• [Assignment] Return only the lines of the listing below that run from the line with "right elbow: (1082, 739)" through the line with "right elbow: (309, 728)", both ends included, exactly as written.

• [Input data]
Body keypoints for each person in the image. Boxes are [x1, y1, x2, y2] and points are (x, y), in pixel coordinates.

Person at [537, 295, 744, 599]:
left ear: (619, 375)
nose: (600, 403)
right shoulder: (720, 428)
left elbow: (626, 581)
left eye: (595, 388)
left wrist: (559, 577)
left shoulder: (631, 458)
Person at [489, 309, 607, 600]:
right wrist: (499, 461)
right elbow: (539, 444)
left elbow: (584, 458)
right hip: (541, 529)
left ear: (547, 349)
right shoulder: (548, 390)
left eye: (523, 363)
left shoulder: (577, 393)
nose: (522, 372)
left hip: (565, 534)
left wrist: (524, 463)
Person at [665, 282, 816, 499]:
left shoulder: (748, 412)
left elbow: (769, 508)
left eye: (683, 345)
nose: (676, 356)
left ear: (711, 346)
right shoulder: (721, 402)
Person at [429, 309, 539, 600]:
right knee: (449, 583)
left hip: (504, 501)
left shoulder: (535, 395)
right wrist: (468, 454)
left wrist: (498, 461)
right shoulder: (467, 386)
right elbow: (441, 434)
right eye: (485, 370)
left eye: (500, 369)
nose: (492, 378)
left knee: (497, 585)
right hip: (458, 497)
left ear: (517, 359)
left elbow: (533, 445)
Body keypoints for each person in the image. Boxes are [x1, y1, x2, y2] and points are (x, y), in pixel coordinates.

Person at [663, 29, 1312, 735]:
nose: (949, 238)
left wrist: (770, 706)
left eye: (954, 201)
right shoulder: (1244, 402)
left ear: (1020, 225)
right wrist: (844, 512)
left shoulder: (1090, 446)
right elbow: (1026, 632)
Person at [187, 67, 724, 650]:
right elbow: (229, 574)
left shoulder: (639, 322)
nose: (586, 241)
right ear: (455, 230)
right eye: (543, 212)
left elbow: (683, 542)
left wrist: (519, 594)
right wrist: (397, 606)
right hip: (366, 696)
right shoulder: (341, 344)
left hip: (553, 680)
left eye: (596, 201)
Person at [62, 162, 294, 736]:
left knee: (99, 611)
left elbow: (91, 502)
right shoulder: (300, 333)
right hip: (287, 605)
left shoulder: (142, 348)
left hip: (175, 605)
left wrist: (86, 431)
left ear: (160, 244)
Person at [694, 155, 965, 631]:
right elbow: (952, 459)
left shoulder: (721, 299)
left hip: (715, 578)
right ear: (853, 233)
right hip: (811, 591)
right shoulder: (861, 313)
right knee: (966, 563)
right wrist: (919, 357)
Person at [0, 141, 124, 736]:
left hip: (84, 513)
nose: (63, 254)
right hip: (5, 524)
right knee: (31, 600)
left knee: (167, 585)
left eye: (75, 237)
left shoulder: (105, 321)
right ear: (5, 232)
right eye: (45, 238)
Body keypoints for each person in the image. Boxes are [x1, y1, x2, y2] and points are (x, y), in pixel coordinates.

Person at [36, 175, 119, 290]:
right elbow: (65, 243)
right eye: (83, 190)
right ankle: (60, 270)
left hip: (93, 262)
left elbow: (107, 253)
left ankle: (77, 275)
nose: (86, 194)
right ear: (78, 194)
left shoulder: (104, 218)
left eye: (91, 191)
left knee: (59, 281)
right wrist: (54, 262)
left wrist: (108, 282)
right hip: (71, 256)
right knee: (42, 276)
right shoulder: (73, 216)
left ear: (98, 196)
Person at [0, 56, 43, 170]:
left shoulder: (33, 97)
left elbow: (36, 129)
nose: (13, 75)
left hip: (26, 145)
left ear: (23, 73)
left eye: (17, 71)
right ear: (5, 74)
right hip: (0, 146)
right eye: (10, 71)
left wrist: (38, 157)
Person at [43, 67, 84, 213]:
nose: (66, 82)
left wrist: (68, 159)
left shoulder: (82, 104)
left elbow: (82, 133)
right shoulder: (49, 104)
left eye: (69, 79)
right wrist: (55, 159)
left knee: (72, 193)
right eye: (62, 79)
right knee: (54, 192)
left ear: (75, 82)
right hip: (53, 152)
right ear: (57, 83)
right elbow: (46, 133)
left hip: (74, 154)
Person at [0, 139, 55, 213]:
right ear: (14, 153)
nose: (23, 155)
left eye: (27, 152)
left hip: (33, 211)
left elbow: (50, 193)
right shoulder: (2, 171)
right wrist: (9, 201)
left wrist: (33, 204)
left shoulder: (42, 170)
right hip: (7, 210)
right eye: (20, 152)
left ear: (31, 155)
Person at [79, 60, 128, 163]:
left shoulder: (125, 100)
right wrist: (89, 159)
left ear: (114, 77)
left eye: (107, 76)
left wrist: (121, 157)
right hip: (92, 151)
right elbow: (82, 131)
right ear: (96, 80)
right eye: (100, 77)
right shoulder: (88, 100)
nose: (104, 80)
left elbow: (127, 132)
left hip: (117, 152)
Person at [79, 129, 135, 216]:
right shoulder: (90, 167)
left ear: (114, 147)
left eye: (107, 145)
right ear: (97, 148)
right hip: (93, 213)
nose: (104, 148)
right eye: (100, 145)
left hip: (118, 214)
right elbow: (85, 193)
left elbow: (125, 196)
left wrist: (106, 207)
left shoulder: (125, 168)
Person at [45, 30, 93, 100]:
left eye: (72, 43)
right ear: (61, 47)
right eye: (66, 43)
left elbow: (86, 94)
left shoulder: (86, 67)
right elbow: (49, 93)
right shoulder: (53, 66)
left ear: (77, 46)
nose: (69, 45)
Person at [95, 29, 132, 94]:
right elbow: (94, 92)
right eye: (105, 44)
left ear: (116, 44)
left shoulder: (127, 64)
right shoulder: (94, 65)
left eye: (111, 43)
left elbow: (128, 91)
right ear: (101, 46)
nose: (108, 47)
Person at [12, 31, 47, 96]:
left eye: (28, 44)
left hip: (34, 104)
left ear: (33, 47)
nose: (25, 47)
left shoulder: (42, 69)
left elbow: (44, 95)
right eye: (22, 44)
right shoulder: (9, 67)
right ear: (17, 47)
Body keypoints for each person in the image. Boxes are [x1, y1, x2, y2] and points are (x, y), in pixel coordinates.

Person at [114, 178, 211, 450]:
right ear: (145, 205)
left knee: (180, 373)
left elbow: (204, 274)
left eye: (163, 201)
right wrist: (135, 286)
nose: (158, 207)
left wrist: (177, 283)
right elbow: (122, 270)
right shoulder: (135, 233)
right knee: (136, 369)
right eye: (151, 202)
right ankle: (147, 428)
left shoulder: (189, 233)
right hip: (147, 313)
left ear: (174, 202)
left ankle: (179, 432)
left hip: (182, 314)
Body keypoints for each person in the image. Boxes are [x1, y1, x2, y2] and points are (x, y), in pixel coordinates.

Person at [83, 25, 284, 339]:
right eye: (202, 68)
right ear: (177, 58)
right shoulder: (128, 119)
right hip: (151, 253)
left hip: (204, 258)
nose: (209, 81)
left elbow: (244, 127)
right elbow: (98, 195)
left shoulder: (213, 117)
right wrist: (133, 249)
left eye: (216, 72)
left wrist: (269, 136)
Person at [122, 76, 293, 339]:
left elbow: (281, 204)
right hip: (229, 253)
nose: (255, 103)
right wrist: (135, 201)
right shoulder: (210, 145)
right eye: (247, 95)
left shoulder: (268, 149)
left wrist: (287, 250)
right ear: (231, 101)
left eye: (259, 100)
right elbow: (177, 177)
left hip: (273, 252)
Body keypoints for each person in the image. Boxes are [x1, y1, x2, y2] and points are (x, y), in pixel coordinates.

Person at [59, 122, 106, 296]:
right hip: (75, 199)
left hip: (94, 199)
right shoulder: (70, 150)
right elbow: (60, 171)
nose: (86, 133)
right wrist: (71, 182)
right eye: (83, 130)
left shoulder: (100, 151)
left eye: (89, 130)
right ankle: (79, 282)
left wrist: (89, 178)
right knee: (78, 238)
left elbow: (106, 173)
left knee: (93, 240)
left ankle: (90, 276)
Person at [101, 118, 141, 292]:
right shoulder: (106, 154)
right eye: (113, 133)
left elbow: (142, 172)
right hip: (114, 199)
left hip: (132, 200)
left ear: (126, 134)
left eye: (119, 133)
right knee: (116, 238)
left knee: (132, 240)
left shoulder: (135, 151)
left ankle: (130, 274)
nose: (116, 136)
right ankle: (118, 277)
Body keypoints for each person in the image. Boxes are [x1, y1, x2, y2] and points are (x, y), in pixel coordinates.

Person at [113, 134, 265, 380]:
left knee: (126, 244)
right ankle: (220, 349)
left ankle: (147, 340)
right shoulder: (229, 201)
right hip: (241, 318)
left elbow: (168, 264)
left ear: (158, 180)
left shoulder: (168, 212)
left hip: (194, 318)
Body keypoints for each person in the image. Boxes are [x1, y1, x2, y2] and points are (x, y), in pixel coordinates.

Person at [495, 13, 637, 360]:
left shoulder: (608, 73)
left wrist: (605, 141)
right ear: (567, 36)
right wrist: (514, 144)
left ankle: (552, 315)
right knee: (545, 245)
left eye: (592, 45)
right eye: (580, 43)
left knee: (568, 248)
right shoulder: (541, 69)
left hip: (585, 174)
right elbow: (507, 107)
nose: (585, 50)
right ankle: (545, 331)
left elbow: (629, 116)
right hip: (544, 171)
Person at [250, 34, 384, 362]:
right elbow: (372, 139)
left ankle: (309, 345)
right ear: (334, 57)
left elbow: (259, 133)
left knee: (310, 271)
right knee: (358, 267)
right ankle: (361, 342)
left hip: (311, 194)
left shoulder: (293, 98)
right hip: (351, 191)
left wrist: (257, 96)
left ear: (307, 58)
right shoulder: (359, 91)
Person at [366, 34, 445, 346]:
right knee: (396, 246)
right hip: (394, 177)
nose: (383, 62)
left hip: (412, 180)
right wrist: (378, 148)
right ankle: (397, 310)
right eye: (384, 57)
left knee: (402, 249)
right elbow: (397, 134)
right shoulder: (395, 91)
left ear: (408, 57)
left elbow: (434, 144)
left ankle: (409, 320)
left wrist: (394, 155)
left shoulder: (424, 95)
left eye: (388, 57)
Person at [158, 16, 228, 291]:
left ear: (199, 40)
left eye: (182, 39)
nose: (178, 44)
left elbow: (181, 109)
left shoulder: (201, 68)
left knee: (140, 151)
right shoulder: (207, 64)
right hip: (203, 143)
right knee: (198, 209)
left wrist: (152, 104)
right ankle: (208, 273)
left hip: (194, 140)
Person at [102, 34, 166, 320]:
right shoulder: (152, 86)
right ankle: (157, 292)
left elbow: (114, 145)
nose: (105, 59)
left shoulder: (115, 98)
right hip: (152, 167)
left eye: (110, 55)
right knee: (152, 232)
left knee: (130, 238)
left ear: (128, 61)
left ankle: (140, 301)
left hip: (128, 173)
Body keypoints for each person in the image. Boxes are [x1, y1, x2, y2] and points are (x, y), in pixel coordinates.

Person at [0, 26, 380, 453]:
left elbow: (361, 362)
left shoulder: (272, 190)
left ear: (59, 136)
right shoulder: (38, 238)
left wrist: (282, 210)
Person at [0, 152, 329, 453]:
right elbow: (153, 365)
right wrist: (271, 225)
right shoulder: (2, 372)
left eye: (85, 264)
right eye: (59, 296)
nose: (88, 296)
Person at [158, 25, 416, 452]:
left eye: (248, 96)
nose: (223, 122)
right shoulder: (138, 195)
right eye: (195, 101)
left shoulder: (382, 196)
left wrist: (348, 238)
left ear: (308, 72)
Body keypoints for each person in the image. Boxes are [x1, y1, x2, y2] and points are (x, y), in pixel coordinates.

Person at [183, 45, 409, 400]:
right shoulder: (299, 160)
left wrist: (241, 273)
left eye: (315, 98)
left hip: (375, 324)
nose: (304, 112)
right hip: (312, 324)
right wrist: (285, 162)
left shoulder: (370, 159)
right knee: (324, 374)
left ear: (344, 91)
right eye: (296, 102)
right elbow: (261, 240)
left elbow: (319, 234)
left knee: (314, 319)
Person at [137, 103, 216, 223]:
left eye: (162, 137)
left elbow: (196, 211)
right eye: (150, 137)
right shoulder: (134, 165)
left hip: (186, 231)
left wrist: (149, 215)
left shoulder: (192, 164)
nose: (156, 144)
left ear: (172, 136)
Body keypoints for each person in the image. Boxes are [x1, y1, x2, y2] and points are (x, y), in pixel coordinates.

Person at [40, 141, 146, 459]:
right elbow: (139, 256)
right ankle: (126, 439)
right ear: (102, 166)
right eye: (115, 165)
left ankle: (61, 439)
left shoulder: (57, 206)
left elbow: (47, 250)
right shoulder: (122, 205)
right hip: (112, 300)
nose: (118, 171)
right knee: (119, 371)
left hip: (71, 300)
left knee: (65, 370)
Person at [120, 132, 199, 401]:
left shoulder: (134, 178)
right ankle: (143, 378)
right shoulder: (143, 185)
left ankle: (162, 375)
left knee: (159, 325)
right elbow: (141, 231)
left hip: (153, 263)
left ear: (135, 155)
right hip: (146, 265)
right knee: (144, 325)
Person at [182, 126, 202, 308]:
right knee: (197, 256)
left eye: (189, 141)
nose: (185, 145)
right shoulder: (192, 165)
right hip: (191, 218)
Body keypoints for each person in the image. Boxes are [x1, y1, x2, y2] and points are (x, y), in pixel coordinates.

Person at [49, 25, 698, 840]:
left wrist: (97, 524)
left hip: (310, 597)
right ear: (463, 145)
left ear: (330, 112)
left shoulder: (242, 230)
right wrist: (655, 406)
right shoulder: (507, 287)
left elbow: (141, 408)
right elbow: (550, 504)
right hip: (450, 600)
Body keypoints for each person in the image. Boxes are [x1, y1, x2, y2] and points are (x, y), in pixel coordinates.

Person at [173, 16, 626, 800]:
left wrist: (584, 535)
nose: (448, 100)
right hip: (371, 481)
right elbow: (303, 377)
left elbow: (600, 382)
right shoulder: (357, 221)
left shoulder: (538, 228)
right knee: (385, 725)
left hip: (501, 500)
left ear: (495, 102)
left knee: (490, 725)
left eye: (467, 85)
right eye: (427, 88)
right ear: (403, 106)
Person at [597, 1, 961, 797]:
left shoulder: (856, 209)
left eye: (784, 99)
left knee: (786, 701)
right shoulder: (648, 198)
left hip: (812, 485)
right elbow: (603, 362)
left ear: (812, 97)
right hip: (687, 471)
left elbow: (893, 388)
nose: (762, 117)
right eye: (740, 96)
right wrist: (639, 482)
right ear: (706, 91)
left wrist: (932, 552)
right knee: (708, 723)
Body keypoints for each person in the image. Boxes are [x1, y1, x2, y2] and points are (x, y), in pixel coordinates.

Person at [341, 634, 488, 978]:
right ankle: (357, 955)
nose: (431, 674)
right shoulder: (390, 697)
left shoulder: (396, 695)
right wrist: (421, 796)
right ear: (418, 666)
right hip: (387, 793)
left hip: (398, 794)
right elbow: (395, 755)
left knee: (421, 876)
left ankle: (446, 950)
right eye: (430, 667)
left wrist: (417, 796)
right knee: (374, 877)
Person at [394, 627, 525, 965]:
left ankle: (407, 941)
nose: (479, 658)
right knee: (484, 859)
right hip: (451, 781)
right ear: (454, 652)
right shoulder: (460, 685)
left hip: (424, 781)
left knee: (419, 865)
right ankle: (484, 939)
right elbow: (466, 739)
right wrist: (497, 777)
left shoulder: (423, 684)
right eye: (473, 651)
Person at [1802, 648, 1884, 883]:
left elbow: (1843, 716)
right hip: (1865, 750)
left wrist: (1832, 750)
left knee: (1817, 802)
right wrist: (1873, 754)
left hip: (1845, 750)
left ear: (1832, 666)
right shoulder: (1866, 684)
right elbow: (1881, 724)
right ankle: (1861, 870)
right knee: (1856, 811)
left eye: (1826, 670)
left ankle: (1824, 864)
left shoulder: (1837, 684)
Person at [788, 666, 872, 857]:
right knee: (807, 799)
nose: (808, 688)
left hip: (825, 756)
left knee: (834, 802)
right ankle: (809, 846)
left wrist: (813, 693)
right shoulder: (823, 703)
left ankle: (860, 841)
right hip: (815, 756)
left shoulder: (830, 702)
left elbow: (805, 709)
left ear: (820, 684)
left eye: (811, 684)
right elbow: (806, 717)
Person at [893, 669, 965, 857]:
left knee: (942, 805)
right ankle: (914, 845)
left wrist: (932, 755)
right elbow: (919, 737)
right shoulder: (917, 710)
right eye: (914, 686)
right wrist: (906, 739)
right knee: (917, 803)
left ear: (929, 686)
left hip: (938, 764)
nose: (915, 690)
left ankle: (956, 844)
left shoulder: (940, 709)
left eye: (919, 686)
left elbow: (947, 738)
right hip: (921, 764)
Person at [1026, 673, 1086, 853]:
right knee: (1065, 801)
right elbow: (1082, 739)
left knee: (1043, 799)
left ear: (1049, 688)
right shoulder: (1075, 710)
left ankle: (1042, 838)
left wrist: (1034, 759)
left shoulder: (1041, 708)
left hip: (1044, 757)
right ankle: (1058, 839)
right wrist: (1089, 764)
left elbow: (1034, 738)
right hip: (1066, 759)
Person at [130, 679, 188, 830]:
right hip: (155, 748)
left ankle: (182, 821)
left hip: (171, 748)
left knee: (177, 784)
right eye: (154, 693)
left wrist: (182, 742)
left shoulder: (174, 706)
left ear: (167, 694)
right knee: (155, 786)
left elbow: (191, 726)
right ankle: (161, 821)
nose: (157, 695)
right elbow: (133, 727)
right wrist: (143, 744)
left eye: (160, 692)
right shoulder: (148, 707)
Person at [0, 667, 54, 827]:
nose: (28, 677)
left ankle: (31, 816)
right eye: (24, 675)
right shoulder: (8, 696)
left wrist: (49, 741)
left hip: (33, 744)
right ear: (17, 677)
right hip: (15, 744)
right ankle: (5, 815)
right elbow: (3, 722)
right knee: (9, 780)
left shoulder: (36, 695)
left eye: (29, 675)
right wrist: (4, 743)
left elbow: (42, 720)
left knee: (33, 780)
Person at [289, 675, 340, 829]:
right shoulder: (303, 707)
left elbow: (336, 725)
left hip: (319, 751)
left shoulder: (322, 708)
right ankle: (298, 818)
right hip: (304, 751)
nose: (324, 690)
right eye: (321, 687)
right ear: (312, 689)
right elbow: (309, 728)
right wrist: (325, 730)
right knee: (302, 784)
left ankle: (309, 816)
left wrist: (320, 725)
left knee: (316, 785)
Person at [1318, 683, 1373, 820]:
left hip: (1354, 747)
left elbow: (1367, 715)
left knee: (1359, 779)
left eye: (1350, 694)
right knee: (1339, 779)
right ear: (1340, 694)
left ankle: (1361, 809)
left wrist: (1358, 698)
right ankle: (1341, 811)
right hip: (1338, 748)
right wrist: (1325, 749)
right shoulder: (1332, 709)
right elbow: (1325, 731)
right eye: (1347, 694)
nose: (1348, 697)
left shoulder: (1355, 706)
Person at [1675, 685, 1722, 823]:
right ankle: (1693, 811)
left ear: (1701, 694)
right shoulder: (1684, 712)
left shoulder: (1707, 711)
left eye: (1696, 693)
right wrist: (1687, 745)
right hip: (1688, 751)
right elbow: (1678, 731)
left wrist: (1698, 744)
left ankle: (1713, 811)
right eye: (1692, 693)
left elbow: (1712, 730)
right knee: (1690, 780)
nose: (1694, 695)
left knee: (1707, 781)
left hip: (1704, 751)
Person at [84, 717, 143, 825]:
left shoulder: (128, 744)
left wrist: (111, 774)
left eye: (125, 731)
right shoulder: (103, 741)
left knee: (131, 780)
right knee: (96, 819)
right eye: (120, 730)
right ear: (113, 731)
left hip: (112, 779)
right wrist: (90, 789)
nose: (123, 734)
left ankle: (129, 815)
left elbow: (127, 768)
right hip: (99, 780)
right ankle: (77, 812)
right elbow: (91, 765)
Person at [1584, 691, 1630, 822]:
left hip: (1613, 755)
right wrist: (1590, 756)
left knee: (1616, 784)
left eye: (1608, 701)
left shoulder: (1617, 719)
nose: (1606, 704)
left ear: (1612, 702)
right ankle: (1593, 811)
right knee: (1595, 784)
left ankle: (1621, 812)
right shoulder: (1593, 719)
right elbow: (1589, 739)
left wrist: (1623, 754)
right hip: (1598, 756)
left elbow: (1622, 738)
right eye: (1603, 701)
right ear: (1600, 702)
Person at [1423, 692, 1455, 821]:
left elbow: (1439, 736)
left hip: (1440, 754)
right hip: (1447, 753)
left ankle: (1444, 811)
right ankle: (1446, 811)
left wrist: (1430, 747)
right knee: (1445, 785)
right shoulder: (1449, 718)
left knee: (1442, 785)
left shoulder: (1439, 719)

• [Final answer]
right elbow: (1082, 739)
left knee: (1043, 799)
left ear: (1049, 688)
right shoulder: (1075, 710)
left ankle: (1042, 838)
left wrist: (1034, 759)
left shoulder: (1041, 708)
left hip: (1044, 757)
right ankle: (1058, 839)
right wrist: (1089, 764)
left elbow: (1034, 738)
right hip: (1066, 759)
Person at [130, 679, 188, 830]:
right hip: (155, 748)
left ankle: (182, 821)
left hip: (171, 748)
left knee: (177, 784)
right eye: (154, 693)
left wrist: (182, 742)
left shoulder: (174, 706)
left ear: (167, 694)
right knee: (155, 786)
left elbow: (191, 726)
right ankle: (161, 821)
nose: (157, 695)
right elbow: (133, 727)
right wrist: (143, 744)
left eye: (160, 692)
right shoulder: (148, 707)
Person at [0, 667, 54, 827]:
nose: (28, 677)
left ankle: (31, 816)
right eye: (24, 675)
right shoulder: (8, 696)
left wrist: (49, 741)
left hip: (33, 744)
right ear: (17, 677)
right hip: (15, 744)
right ankle: (5, 815)
right elbow: (3, 722)
right knee: (9, 780)
left shoulder: (36, 695)
left eye: (29, 675)
right wrist: (4, 743)
left elbow: (42, 720)
left knee: (33, 780)
Person at [289, 675, 340, 829]:
right shoulder: (303, 707)
left elbow: (336, 725)
left hip: (319, 751)
left shoulder: (322, 708)
right ankle: (298, 818)
right hip: (304, 751)
nose: (324, 690)
right eye: (321, 687)
right ear: (312, 689)
right elbow: (309, 728)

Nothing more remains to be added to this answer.